Pour faire court, nous avons affaire à plusieurs générations qui ne produisent pas suffisamment de butyrate. Pourquoi ? Premièrement, nous manquons des bactéries responsables de sa production. Deuxièmement, nous ne leur fournissons pas la nourriture dont elles ont besoin pour prospérer et en produire.
On peut prendre tous les probiotiques du monde, mais si on ne leur donne pas ce dont ils ont besoin – si on ne leur fournit pas les précurseurs qu’ils utilisent pour les transformer en
d’autres composés – rien ne se passera.
Nous savons maintenant que les bactéries intestinales peuvent libérer de petits paquets d’informations – de minuscules fragments d’instructions génétiques – et les conditionner dans de petits conteneurs capables de traverser la paroi intestinale et même la barrière hémato-encéphalique.
Ces paquets sont appelés exosomes ou vésicules extracellulaires (VEC). Et croyez-le ou non, des sociétés scientifiques entières se consacrent à leur étude. Ces exosomes constituent une autre forme de communication – un langage – entre les bactéries de notre intestin et le reste de notre corps.
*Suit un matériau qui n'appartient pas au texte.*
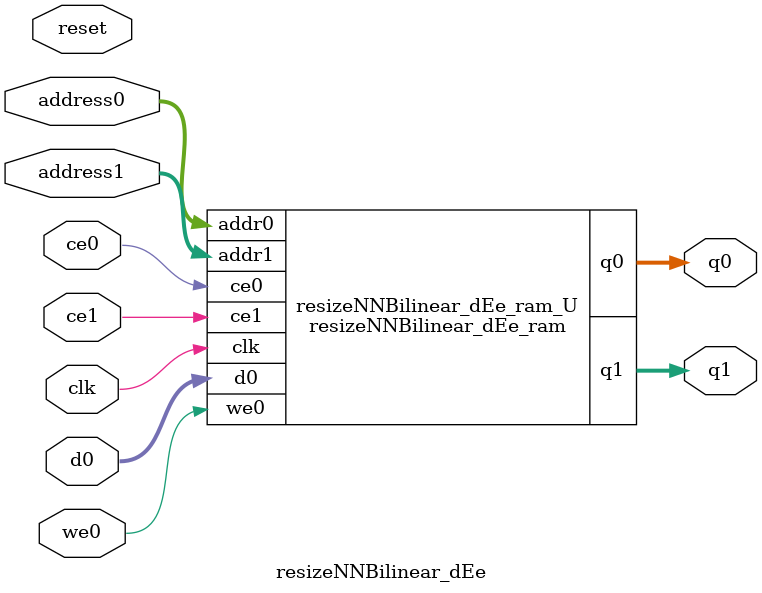
<source format=v>
`timescale 1 ns / 1 ps
module resizeNNBilinear_dEe_ram (addr0, ce0, d0, we0, q0, addr1, ce1, q1,  clk);

parameter DWIDTH = 24;
parameter AWIDTH = 12;
parameter MEM_SIZE = 3840;

input[AWIDTH-1:0] addr0;
input ce0;
input[DWIDTH-1:0] d0;
input we0;
output reg[DWIDTH-1:0] q0;
input[AWIDTH-1:0] addr1;
input ce1;
output reg[DWIDTH-1:0] q1;
input clk;

(* ram_style = "block" *)reg [DWIDTH-1:0] ram[0:MEM_SIZE-1];




always @(posedge clk)  
begin 
    if (ce0) begin
        if (we0) 
            ram[addr0] <= d0; 
        q0 <= ram[addr0];
    end
end


always @(posedge clk)  
begin 
    if (ce1) begin
        q1 <= ram[addr1];
    end
end


endmodule

`timescale 1 ns / 1 ps
module resizeNNBilinear_dEe(
    reset,
    clk,
    address0,
    ce0,
    we0,
    d0,
    q0,
    address1,
    ce1,
    q1);

parameter DataWidth = 32'd24;
parameter AddressRange = 32'd3840;
parameter AddressWidth = 32'd12;
input reset;
input clk;
input[AddressWidth - 1:0] address0;
input ce0;
input we0;
input[DataWidth - 1:0] d0;
output[DataWidth - 1:0] q0;
input[AddressWidth - 1:0] address1;
input ce1;
output[DataWidth - 1:0] q1;



resizeNNBilinear_dEe_ram resizeNNBilinear_dEe_ram_U(
    .clk( clk ),
    .addr0( address0 ),
    .ce0( ce0 ),
    .we0( we0 ),
    .d0( d0 ),
    .q0( q0 ),
    .addr1( address1 ),
    .ce1( ce1 ),
    .q1( q1 ));

endmodule


</source>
Il s’agit d’un système complet de messagerie dont nous ignorions l’existence jusqu’à très récemment.
Les exosomes constituent une autre forme de communication entre les bactéries de notre intestin et le reste de notre corps
Oui. Nous avons un microbiome buccal et un microbiome nasal. Les femmes doivent savoir qu’elles ont un microbiome mammaire, ainsi que des microbiomes utérin et vaginal.
Et voici un fait fascinant : chez certaines femmes qui ont du mal à concevoir, le microbiome contient des bactéries qui, à vrai dire, tuent les spermatozoïdes. Or, il est possible de modifier ce microbiome. Nous avons eu quelques réussites incroyables où nous avons modifié le microbiome de femmes porteuses de ces bactéries tueuses de spermatozoïdes, et elles ont maintenant de beaux bébés.
C’est fou de penser qu’il existe des bactéries qui n’aiment tout simplement pas le sperme de votre mari !
Et voici un autre rappel amusant. Dans la plupart des cultures, les baisers font partie intégrante des interactions entre deux êtres, même s’ils le font de différentes manières. On suppose, et je pense que c’est plus qu’une simple supposition, que votre microbiome buccal vérifie essentiellement celui de votre partenaire potentiel pour s’assurer de sa compatibilité.